__ASSIGNMENT__:
Please copy each line below that contains the word "existência".

(Saved data entries)

*-*-*

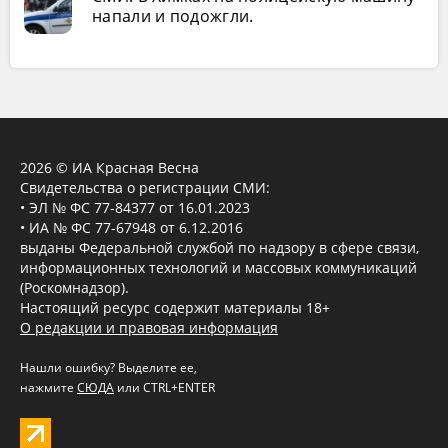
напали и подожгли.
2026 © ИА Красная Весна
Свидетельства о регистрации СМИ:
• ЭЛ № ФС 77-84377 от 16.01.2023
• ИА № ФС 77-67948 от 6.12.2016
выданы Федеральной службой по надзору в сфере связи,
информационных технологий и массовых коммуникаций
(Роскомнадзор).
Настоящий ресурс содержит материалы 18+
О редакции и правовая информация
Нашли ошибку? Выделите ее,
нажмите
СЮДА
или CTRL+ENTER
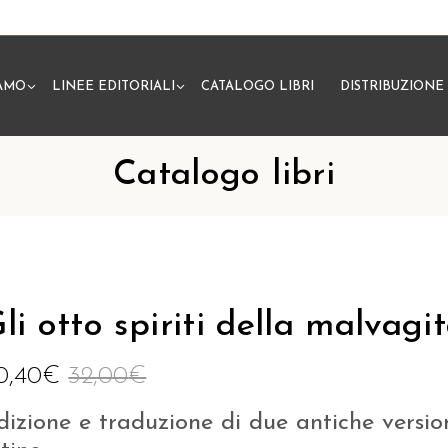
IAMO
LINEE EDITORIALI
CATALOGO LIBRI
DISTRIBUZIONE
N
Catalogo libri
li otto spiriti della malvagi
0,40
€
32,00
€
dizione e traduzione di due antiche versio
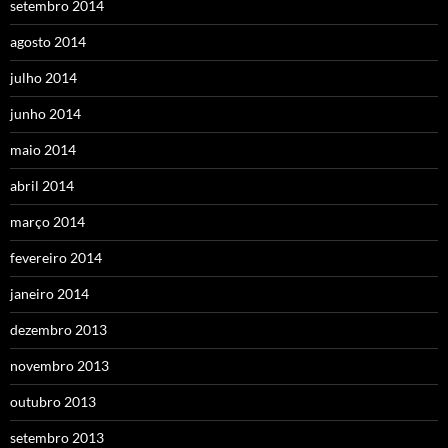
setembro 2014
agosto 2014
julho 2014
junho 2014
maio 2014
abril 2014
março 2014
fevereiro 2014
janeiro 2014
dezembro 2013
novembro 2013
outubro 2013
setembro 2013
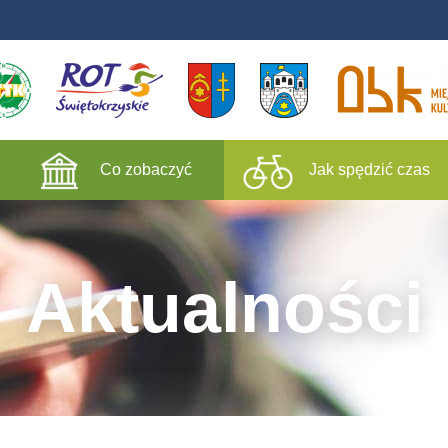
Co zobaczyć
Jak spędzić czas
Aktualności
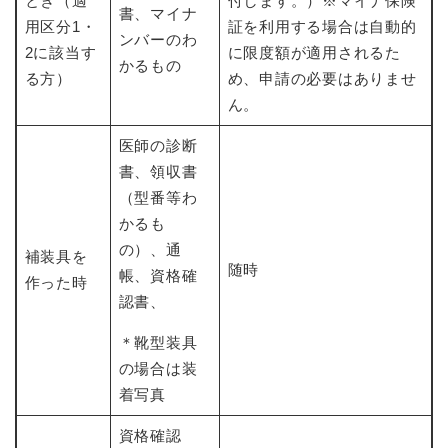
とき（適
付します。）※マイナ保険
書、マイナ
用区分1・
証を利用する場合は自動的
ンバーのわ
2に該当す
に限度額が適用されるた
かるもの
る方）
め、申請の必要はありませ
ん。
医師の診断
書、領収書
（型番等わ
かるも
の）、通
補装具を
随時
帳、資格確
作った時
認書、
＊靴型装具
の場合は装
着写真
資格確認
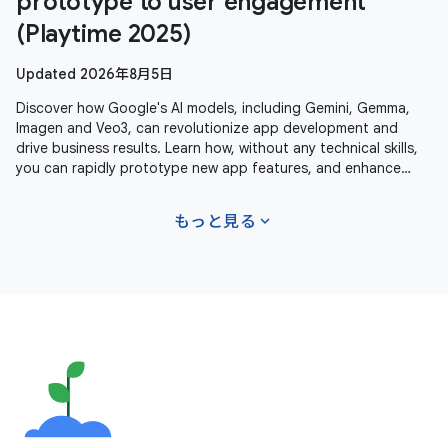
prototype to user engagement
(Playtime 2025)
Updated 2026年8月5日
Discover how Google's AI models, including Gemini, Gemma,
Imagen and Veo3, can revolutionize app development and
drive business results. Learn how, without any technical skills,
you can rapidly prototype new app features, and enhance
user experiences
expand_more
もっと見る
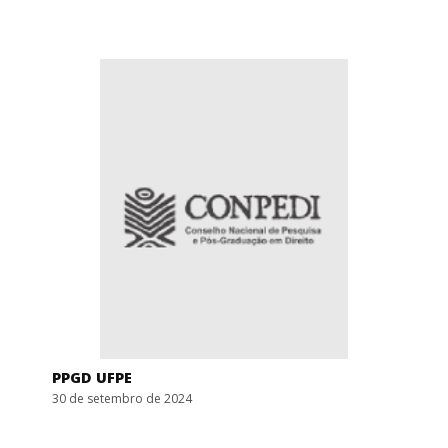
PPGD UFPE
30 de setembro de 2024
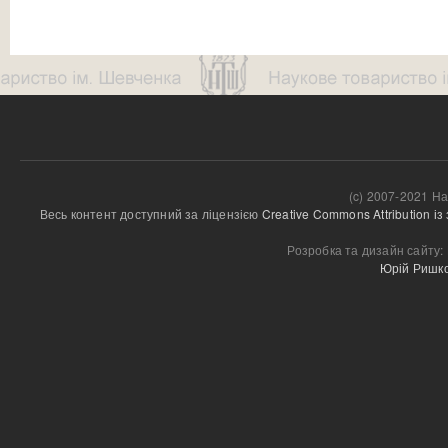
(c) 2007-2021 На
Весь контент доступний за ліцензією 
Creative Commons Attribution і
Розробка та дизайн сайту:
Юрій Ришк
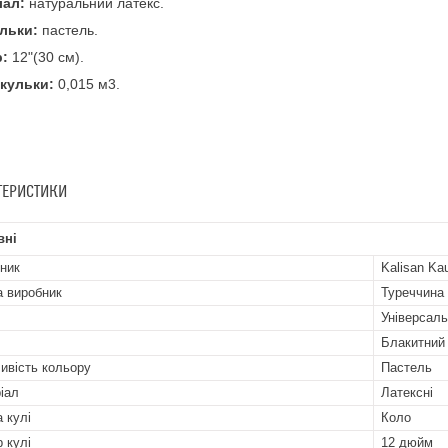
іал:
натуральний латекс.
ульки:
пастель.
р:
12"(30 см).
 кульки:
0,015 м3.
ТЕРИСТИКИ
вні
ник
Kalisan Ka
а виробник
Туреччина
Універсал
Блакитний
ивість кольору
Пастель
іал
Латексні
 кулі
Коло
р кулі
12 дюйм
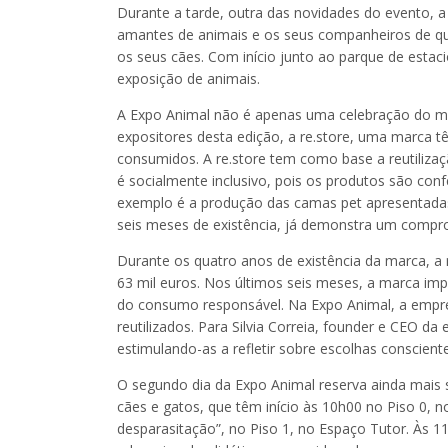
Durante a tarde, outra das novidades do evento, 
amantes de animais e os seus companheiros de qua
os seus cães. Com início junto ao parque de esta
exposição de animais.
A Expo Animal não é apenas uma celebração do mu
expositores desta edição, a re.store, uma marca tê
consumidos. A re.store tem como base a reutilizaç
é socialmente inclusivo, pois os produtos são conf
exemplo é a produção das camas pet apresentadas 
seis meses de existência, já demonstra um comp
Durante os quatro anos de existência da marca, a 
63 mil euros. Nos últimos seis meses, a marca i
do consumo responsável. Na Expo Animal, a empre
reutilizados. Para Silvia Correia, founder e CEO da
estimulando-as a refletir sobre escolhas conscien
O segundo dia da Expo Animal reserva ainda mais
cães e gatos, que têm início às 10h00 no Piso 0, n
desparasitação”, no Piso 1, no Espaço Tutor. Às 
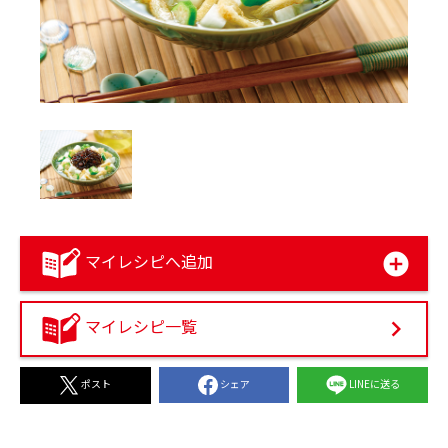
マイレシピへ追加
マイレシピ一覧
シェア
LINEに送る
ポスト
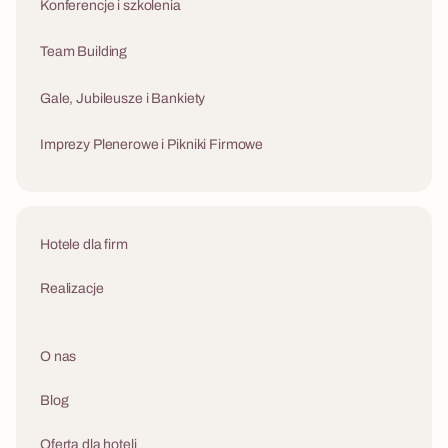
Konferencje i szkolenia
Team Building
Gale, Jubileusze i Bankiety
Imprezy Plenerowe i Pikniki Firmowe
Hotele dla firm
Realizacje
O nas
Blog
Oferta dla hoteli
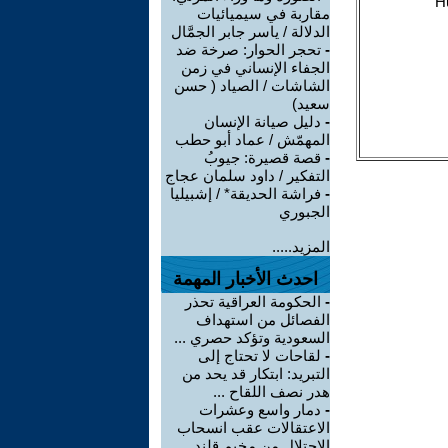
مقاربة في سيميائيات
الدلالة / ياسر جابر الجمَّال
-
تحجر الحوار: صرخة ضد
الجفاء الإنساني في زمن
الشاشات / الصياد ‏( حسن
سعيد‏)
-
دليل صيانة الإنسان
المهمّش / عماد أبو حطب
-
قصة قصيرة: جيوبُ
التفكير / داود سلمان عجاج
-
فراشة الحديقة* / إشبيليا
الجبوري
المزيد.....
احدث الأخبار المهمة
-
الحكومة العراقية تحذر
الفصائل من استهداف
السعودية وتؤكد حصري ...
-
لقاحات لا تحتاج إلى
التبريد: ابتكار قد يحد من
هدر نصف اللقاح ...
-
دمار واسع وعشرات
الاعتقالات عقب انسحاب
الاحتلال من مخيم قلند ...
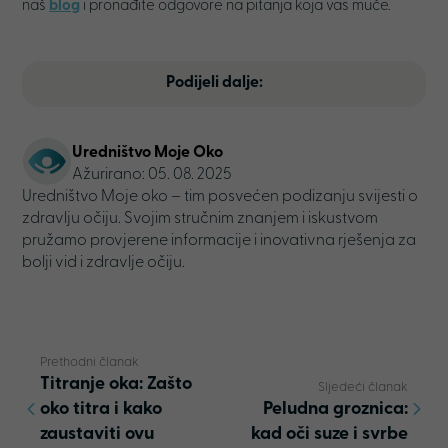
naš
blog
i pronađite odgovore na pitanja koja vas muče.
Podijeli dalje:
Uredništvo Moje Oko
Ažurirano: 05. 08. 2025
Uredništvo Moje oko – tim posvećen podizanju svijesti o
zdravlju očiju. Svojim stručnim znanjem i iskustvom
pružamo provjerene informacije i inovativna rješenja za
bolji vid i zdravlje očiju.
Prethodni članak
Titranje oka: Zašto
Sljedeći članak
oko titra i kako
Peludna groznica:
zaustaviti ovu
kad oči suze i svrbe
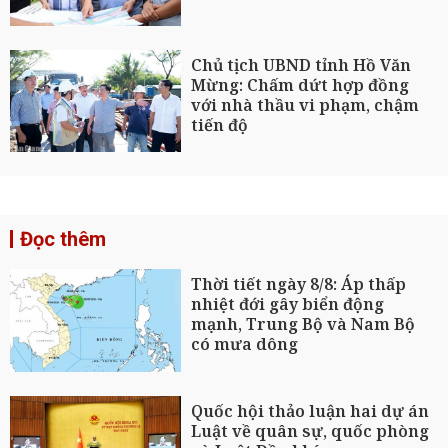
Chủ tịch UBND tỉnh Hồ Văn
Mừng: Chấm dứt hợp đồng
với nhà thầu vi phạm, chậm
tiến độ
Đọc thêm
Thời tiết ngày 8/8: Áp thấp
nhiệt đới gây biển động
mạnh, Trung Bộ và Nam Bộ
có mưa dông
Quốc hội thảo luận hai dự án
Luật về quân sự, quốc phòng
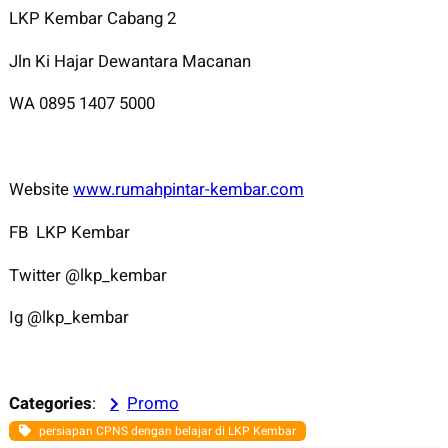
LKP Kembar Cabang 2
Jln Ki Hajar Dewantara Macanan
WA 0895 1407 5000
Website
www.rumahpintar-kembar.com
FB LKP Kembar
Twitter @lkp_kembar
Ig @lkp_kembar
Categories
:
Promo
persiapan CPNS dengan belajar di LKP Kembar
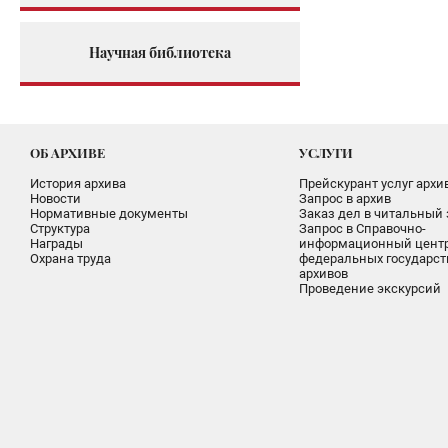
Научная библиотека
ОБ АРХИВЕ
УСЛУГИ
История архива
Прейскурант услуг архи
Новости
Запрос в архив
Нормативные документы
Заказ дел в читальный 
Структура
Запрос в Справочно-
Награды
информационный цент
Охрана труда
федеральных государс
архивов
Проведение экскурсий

*-*-*

__OUTPUT BELOW__:
seis meses de existência, já demonstra um comp
Durante os quatro anos de existência da marca, a 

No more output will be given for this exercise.